____ PROVIDED DATA

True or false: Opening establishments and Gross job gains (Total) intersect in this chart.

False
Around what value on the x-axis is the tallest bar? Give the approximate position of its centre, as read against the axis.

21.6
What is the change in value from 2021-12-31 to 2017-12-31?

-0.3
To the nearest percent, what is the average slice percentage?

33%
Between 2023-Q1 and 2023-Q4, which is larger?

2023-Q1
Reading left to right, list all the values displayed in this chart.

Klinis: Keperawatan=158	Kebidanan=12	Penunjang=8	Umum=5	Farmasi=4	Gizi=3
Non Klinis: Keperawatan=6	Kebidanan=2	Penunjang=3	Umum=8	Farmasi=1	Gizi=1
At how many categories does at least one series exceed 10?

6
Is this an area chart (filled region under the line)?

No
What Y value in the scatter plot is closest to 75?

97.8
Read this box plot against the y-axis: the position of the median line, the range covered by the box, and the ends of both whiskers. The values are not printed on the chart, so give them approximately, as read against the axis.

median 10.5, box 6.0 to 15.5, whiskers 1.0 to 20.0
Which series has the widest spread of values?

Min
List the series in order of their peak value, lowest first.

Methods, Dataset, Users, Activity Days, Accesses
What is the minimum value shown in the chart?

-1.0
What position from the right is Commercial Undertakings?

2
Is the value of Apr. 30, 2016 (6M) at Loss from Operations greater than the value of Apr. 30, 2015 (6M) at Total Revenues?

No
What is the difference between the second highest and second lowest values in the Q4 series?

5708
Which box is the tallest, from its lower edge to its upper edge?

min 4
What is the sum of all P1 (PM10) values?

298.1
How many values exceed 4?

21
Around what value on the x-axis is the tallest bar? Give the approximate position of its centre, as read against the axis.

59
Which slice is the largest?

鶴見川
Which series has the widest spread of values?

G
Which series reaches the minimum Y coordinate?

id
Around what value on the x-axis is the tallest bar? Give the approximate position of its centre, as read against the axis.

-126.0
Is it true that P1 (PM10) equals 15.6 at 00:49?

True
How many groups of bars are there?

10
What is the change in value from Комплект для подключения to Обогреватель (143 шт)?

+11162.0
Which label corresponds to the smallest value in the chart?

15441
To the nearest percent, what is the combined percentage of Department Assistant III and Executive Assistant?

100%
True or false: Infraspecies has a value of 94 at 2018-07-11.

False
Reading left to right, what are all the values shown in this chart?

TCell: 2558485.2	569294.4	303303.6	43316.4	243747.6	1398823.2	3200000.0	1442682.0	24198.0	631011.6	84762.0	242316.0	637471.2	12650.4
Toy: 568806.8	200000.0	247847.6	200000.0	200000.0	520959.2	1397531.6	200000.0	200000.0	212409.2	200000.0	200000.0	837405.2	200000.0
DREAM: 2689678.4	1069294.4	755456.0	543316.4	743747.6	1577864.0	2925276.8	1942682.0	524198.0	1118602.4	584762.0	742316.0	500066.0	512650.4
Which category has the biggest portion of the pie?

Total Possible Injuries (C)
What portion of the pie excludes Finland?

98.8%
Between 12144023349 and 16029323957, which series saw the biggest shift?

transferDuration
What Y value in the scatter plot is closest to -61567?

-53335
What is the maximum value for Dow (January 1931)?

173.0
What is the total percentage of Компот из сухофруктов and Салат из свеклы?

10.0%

________

> _WHAT YOU ARE ASKED TO DO_: Pull out each line of the records that contains the word "biggest" and list those lines.

> _RESPONSE TO THIS TASK_:
Which category has the biggest portion of the pie?
Between 12144023349 and 16029323957, which series saw the biggest shift?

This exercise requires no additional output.